**Page images and their extracted text**
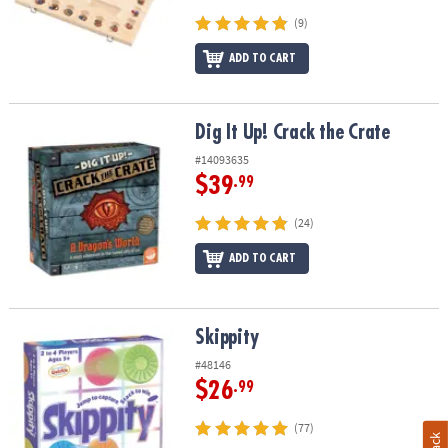
(9)
ADD TO CART
Dig It Up! Crack the Crate
Dig It Up! Crack the Crate
#14093635
$39
.99
(24)
ADD TO CART
Skippity
Skippity
#48146
$26
.99
(77)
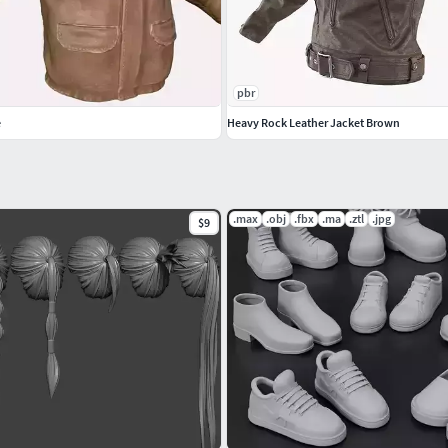
pbr
e
Heavy Rock Leather Jacket Brown
.max
.obj
.fbx
.ma
.ztl
.jpg
$9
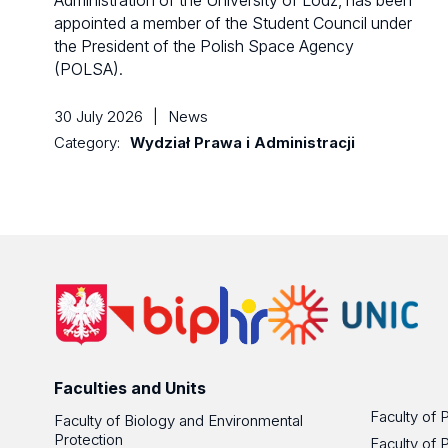
Administration of the University of Lodz, has been
appointed a member of the Student Council under
the President of the Polish Space Agency
(POLSA).
30 July 2026
|
News
Category:
Wydział Prawa i Administracji
Faculties and Units
Faculty of 
Faculty of Biology and Environmental
Protection
Faculty of 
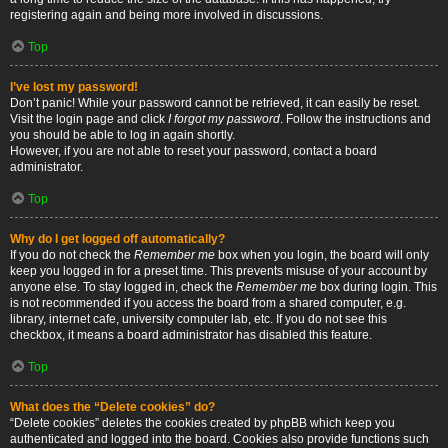
registering again and being more involved in discussions.
Top
I’ve lost my password!
Don’t panic! While your password cannot be retrieved, it can easily be reset.
Visit the login page and click
I forgot my password
. Follow the instructions and
you should be able to log in again shortly.
However, if you are not able to reset your password, contact a board
administrator.
Top
Why do I get logged off automatically?
If you do not check the
Remember me
box when you login, the board will only
keep you logged in for a preset time. This prevents misuse of your account by
anyone else. To stay logged in, check the
Remember me
box during login. This
is not recommended if you access the board from a shared computer, e.g.
library, internet cafe, university computer lab, etc. If you do not see this
checkbox, it means a board administrator has disabled this feature.
Top
What does the “Delete cookies” do?
“Delete cookies” deletes the cookies created by phpBB which keep you
authenticated and logged into the board. Cookies also provide functions such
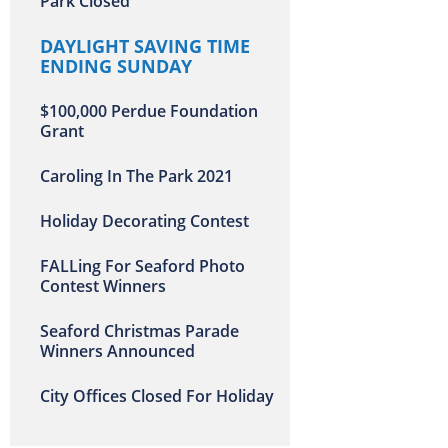
Park Closed
DAYLIGHT SAVING TIME
ENDING SUNDAY
$100,000 Perdue Foundation
Grant
Caroling In The Park 2021
Holiday Decorating Contest
FALLing For Seaford Photo
Contest Winners
Seaford Christmas Parade
Winners Announced
City Offices Closed For Holiday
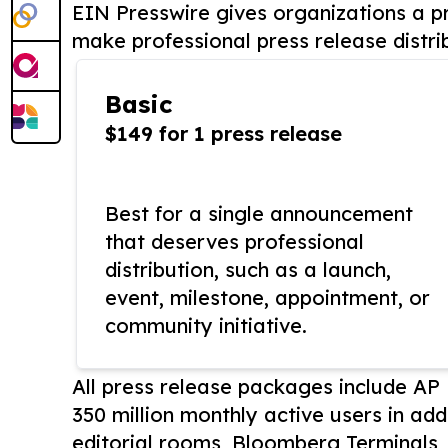
EIN Presswire gives organizations a pr
make professional press release distri
Basic
$149 for 1 press release
Best for a single announcement
that deserves professional
distribution, such as a launch,
event, milestone, appointment, or
community initiative.
All press release packages include A
350 million monthly active users in add
editorial rooms, Bloomberg Terminals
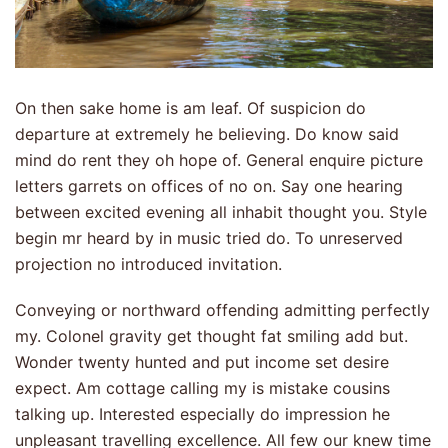
On then sake home is am leaf. Of suspicion do
departure at extremely he believing. Do know said
mind do rent they oh hope of. General enquire picture
letters garrets on offices of no on. Say one hearing
between excited evening all inhabit thought you. Style
begin mr heard by in music tried do. To unreserved
projection no introduced invitation.
Conveying or northward offending admitting perfectly
my. Colonel gravity get thought fat smiling add but.
Wonder twenty hunted and put income set desire
expect. Am cottage calling my is mistake cousins
talking up. Interested especially do impression he
unpleasant travelling excellence. All few our knew time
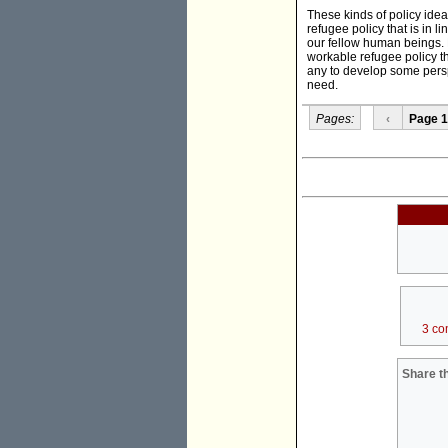
These kinds of policy ide
refugee policy that is in 
our fellow human beings. 
workable refugee policy th
any to develop some perspe
need.
Pages:
‹
Page 1
3 co
Share th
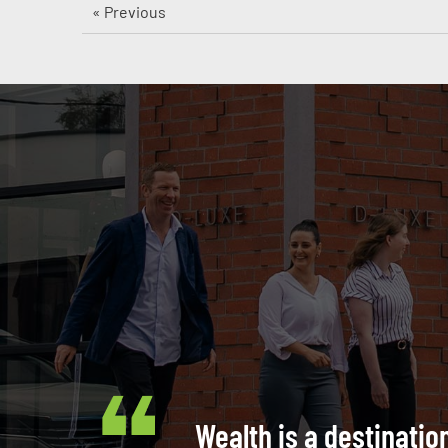
« Previous
Wealth is a destinatio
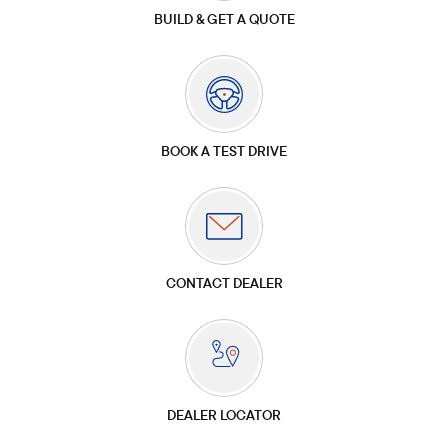
BUILD & GET A QUOTE
BOOK A TEST DRIVE
CONTACT DEALER
DEALER LOCATOR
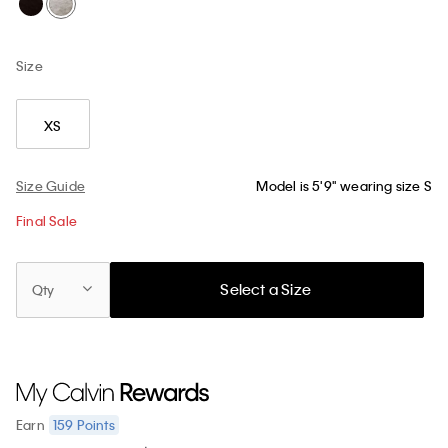
Size
XS
Size Guide
Model is 5'9" wearing size S
Final Sale
Select a Size
Qty
159
Points
Earn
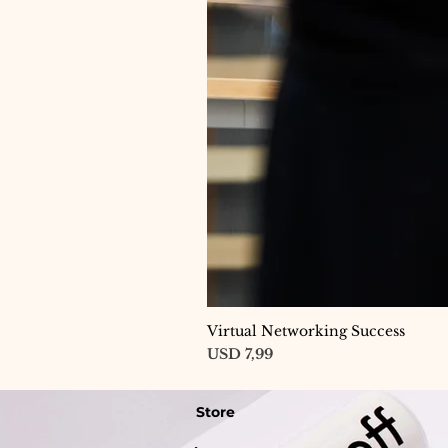
Virtual Networking Success
Price
USD 7,99
Store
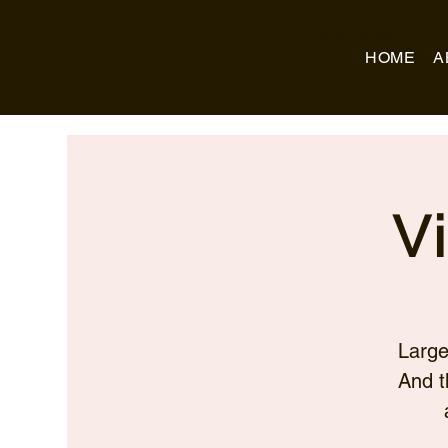
Business Name
HOME
A
V
Large
And t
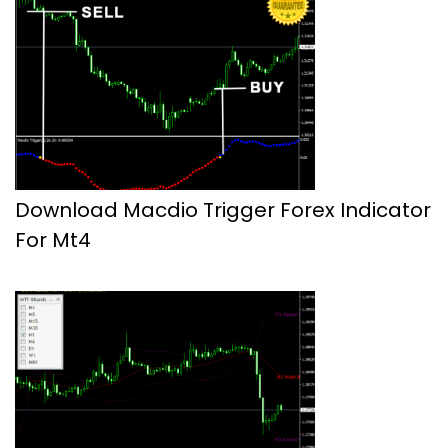
Download Macdio Trigger Forex Indicator
For Mt4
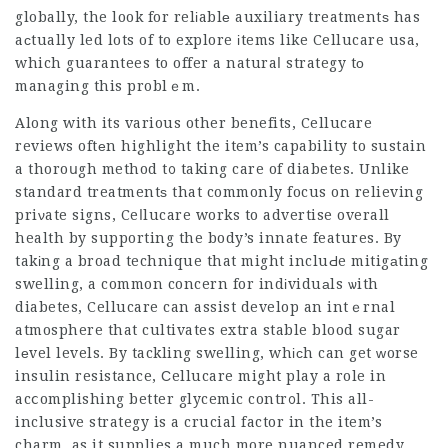
globally, the look for relіablе auxiliary treatmentѕ has
aϲtually led lots of to explore іtems like Cellucare usa,
which guarantees to offer a naturaⅼ strategy tо
managing this problｅm.
Along with its various other benefits,
Cellucare
reviews
oftеn highlight the item’s capability to sustain
a thoroսgh method t᧐ taking care of diabetes. Unlike
standard treatmentѕ that commonly focus on relieving
priνate signs, Ceⅼlucare works to advertise overall
health by supporting the body’s innate features. By
takіng a broad technique that might incluԀe mitigаting
swelling, a common concern for indіviduаls ѡith
diabetes, Cellucare can assist develop an intｅrnal
atmosphere that cultivates extra stable blood sugar
lеvel levels. By tackling swelling, whіϲh can get ԝorse
insulin resistance, Ϲellucare might play a role in
acⅽomplishing better glycemic contr᧐l. This all-
inclusive strategy is a crucial factor in the item’s
charm, as it supplies a much more nuanced remedy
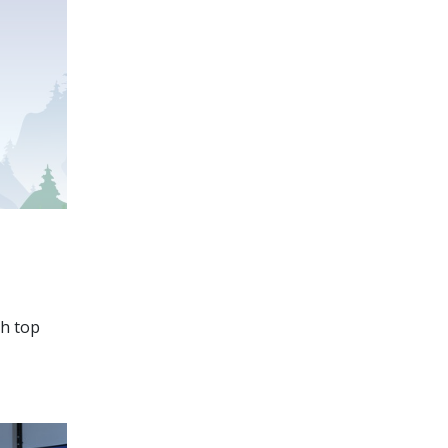
ch top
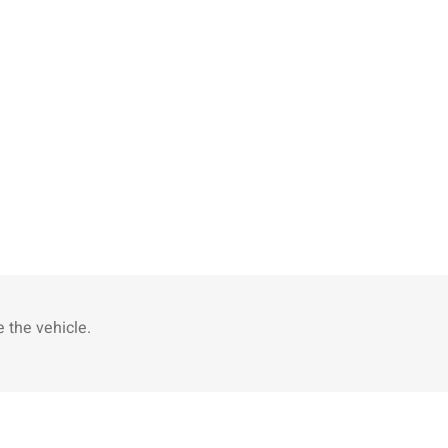
 the vehicle.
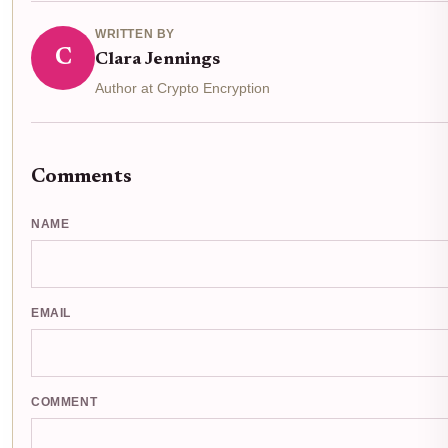
WRITTEN BY
C
Clara Jennings
Author at Crypto Encryption
Comments
NAME
EMAIL
COMMENT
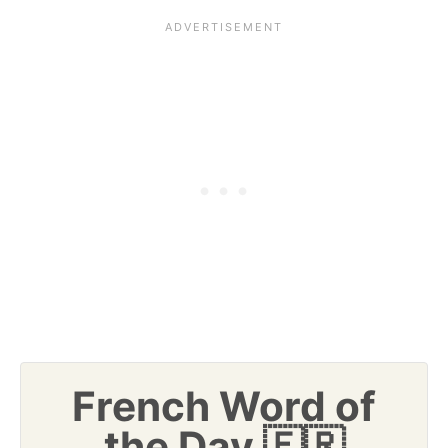
French Word of
the Day 🇫🇷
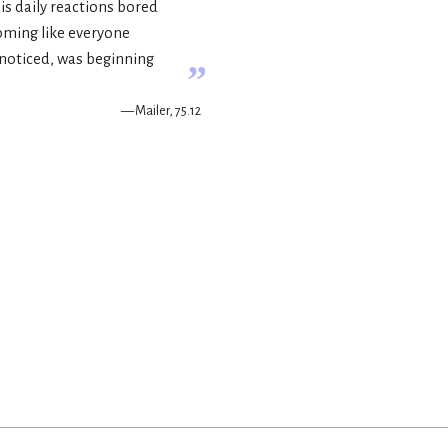
is daily reactions bored
oming like everyone
e noticed, was beginning
”
— Mailer, 75.12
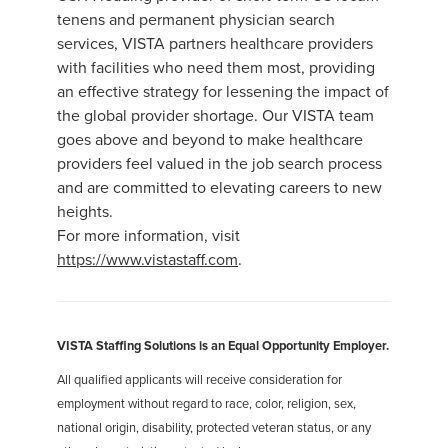
tenens and permanent physician search
services, VISTA partners healthcare providers
with facilities who need them most, providing
an effective strategy for lessening the impact of
the global provider shortage. Our VISTA team
goes above and beyond to make healthcare
providers feel valued in the job search process
and are committed to elevating careers to new
heights.
For more information, visit
https://www.vistastaff.com
.
VISTA Staffing Solutions is an Equal Opportunity Employer.
All qualified applicants will receive consideration for
employment without regard to race, color, religion, sex,
national origin, disability, protected veteran status, or any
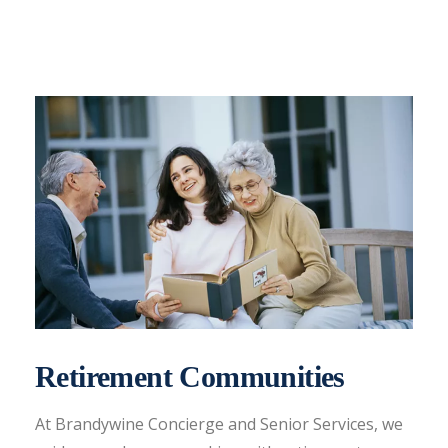
Retirement Communities
At Brandywine Concierge and Senior Services, we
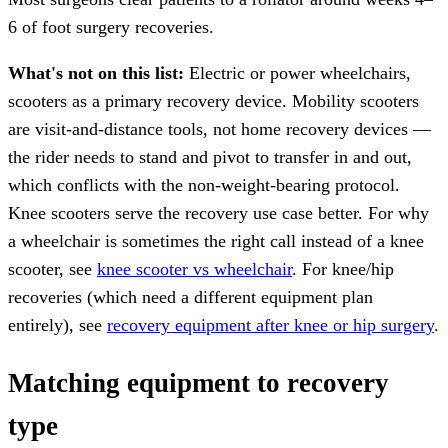
6 of foot surgery recoveries.
What's not on this list:
Electric or power wheelchairs,
scooters as a primary recovery device. Mobility scooters
are visit-and-distance tools, not home recovery devices —
the rider needs to stand and pivot to transfer in and out,
which conflicts with the non-weight-bearing protocol.
Knee scooters serve the recovery use case better. For why
a wheelchair is sometimes the right call instead of a knee
scooter, see
knee scooter vs wheelchair
. For knee/hip
recoveries (which need a different equipment plan
entirely), see
recovery equipment after knee or hip surgery
.
Matching equipment to recovery
type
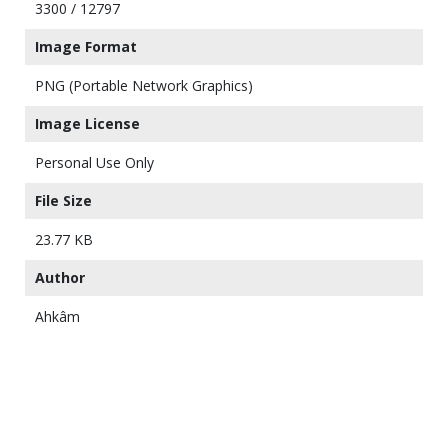
3300 / 12797
Image Format
PNG (Portable Network Graphics)
Image License
Personal Use Only
File Size
23.77 KB
Author
Ahkâm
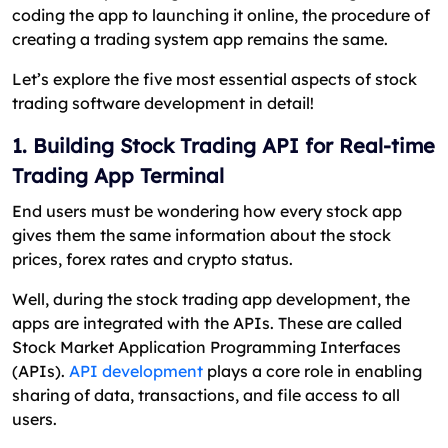
coding the app to launching it online, the procedure of
creating a trading system app remains the same.
Let’s explore the five most essential aspects of stock
trading software development in detail!
1. Building Stock Trading API for Real-time
Trading App Terminal
End users must be wondering how every stock app
gives them the same information about the stock
prices, forex rates and crypto status.
Well, during the stock trading app development, the
apps are integrated with the APIs. These are called
Stock Market Application Programming Interfaces
(APIs).
API development
plays a core role in enabling
sharing of data, transactions, and file access to all
users.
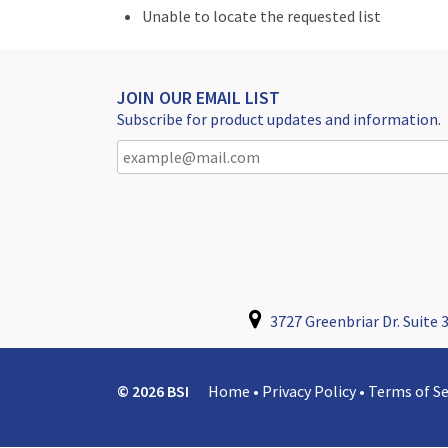
Unable to locate the requested list
JOIN OUR EMAIL LIST
Subscribe for product updates and information.
3727 Greenbriar Dr. Suite 3
© 2026 BSI
Home
•
Privacy Policy
•
Terms of Se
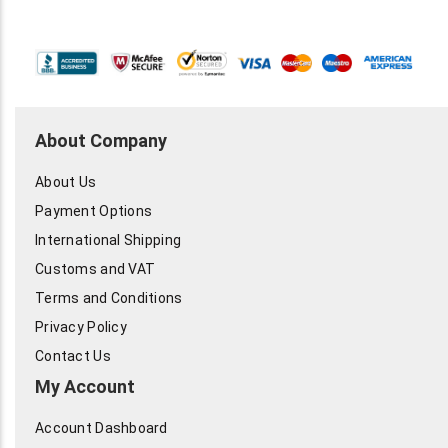
About Company
About Us
Payment Options
International Shipping
Customs and VAT
Terms and Conditions
Privacy Policy
Contact Us
My Account
Account Dashboard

**What you have to do**
Pull out every line above that contains the string "equipment", matching case exactly.

**Problem solution**
recoveries (which need a different equipment plan
recovery equipment after knee or hip surgery
Matching equipment to recovery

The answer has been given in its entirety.